Saved data entries:
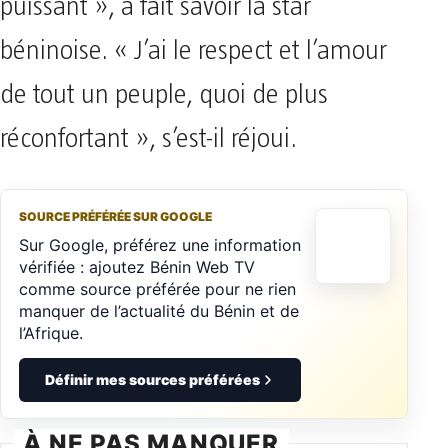
puissant », a fait savoir la star
béninoise. « J’ai le respect et l’amour
de tout un peuple, quoi de plus
réconfortant », s’est-il réjoui.
SOURCE PRÉFÉRÉE SUR GOOGLE
Sur Google, préférez une information
vérifiée : ajoutez Bénin Web TV
comme source préférée pour ne rien
manquer de l’actualité du Bénin et de
l’Afrique.
Définir mes sources préférées
À NE PAS MANQUER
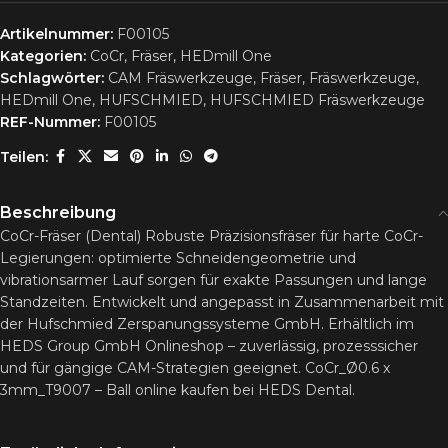
Artikelnummer:
F00105
Kategorien:
CoCr
,
Fräser
,
HEDmill One
Schlagwörter:
CAM Fräswerkzeuge
,
Fräser
,
Fräswerkzeuge
,
HEDmill One
,
HUFSCHMIED
,
HUFSCHMIED Fräswerkzeuge
REF-Nummer:
F00105
Teilen:
Beschreibung
CoCr-Fräser (Dental) Robuste Präzisionsfräser für harte CoCr-
Legierungen: optimierte Schneidengeometrie und
vibrationsarmer Lauf sorgen für exakte Passungen und lange
Standzeiten. Entwickelt und angepasst in Zusammenarbeit mit
der Hufschmied Zerspanungssysteme GmbH. Erhältlich im
HEDS Group GmbH Onlineshop – zuverlässig, prozesssicher
und für gängige CAM-Strategien geeignet. CoCr_Ø0.6 x
3mm_T9007 – Ball online kaufen bei HEDS Dental.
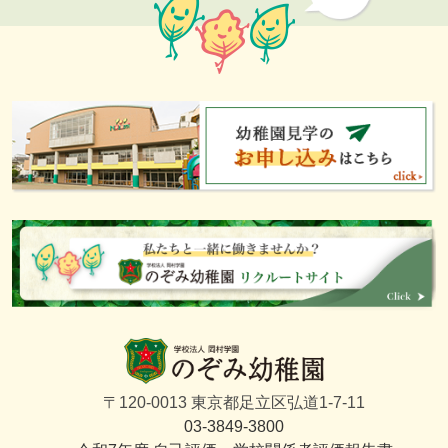
〒120-0013 東京都足立区弘道1-7-11
03-3849-3800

## EXERCISE
Search the data above for the string "Fräswerkzeuge" and report each line that holds it.

## ANSWER SPACE
CAM Fräswerkzeuge
Fräswerkzeuge
HUFSCHMIED Fräswerkzeuge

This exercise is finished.